Dear Cambridge AI & Machine Learning Enthusiast,

We’re happy to announce our next AI & Pizza talk series! Mark your calendars for an insightful evening at 5:15 pm on Thursday, November 30th, 2023. It’s your chance to savour the latest advancements in AI and machine learning, right here in Cambridge.

P.S., We are constantly looking for speakers from related fields. Please do reach out to us (chaoma@microsoft.comwenbogong@microsoft.com ) if you are interested!

Location: The Auditorium, 21 Station Rd 

Date: Thursday, November 30th, 2023

Agenda:

5:15 pm – 5:45 pm: Talks

5:45 pm – 7:00 pm: Networking, Pizza, and Refreshments

Title: Taylorformer: Probabilistic Modelling for Random Processes including Time Series

Speaker: Raghul Parthipan and Omer Nivron, University of Cambridge and British Antarctic Survey

Time: 5:15 pm – 5:30 pm

Abstract:

What architectures and inductive biases should we use when modelling random processes like time series? We propose the Taylorformer. Its two key components are: 1) the LocalTaylor wrapper, which adapts Taylor approximations (used in dynamical systems) for use in neural network-based probabilistic models. And 2) the MHA-X attention block which makes predictions in a way inspired by Gaussian Processes. Taylorformer approximates a consistent stochastic process and provides uncertainty-aware predictions. It outperforms the state-of-the-art in terms of log-likelihood on 5/6 classic Neural Process tasks such as meta-learning 1D functions, and has at least a 14% MSE improvement on forecasting tasks, including electricity, oil temperatures and exchange rates.

Reference: https://openreview.net/pdf?id=JbwpM5rJs5

TitleMultimodal self-supervised learning for real-world signals – does the key to specialized models lie in language?

Speaker: Dimitris Spathis, Nokia Bell Labs

Time: 5:30 pm – 5:45 pm
Abstract:
The limited availability of labels for machine learning on multimodal data hampers progress in the field.
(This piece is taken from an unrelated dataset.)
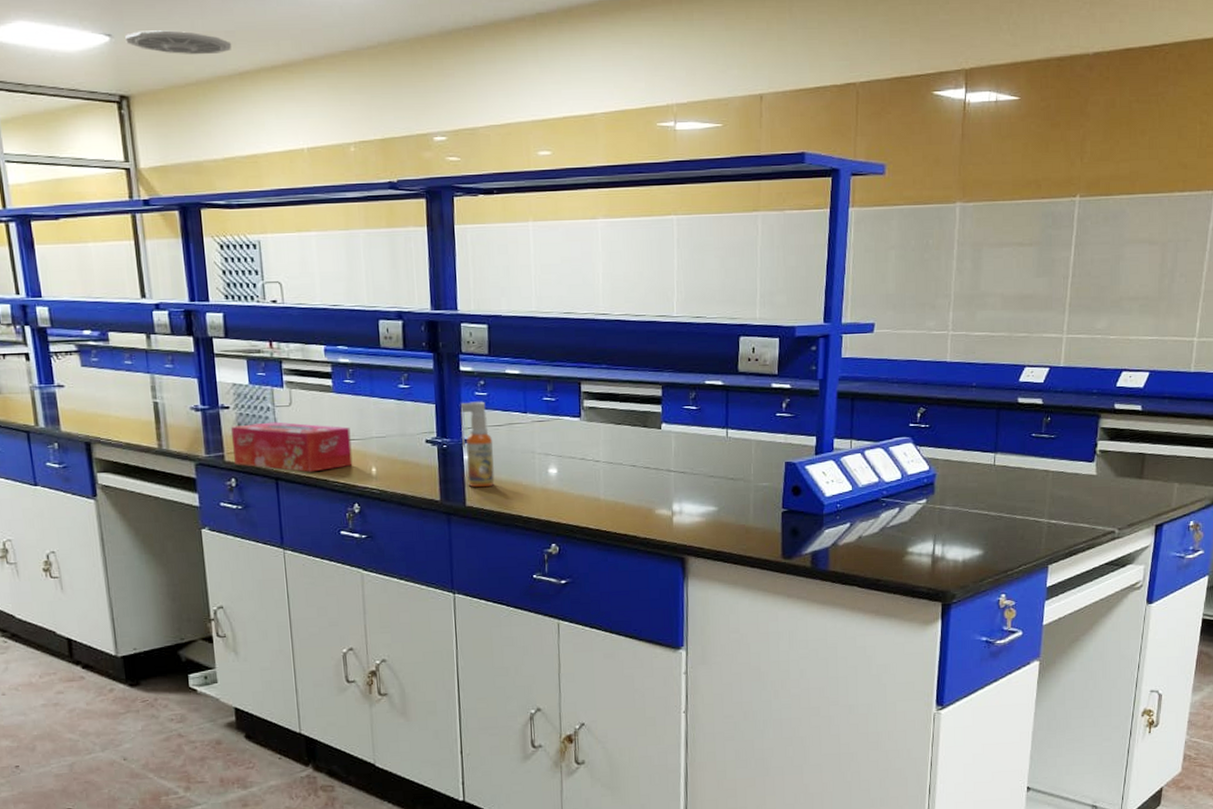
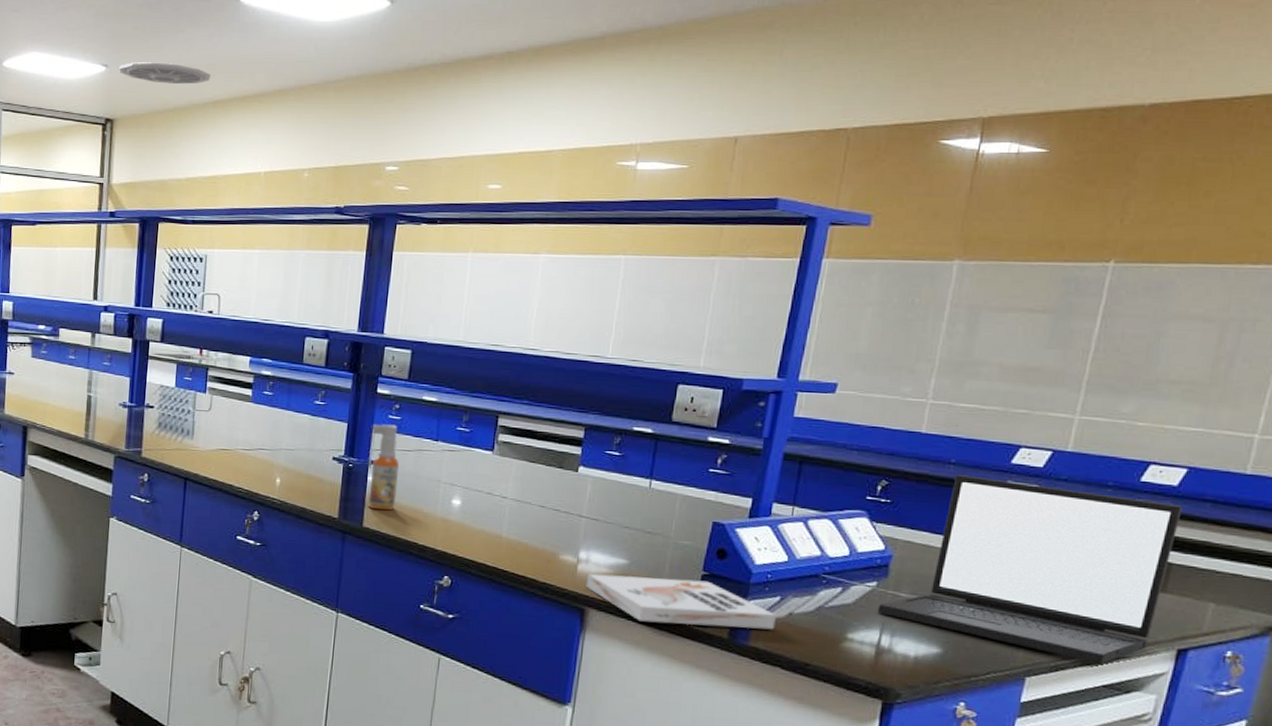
tissue box: present [230,421,353,473] -> none [150,424,262,476]
book: none [682,517,849,562] -> present [586,573,776,630]
laptop: none [929,396,1149,546] -> present [877,475,1183,664]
Self-supervised learning (SSL) learns data representations without labels, however, current methods require expensive computations for negative pairs and are designed for single modalities, limiting their versatility. With CroSSL (Cross-modal SSL), we introduce a new approach by masking intermediate embeddings within a contrastive framework, enabling end-to-end cross-modal learning. CroSSL demonstrates superior performance compared to other SSL and supervised techniques, using minimal labeled data. We additionally analyze the impact of different masking ratios and strategies and assess the robustness of the learned representations to missing modalities. 
Self-supervision offers promise, however, even large unlabeled biosignals from personal devices or health records are hard to collect as they are not publicly available. As a result, pre-trained models are limited in size and generalization capabilities compared to popular foundation models. What if we could use Large Language Models (LLMs) as data-agnostic pre-trained models? LLMs exhibit remarkable generalization but stumble with numerical and temporal data. We discuss tokenization challenges in LLMs and potential solutions to address the critical “modality gap.” 
From CroSSL’s advancements in cross-modal learning to addressing LLM challenges, my research envisions a future where models learn to combine multiple “senses” with the knowledge encoded in large models towards more accurate and robust AI.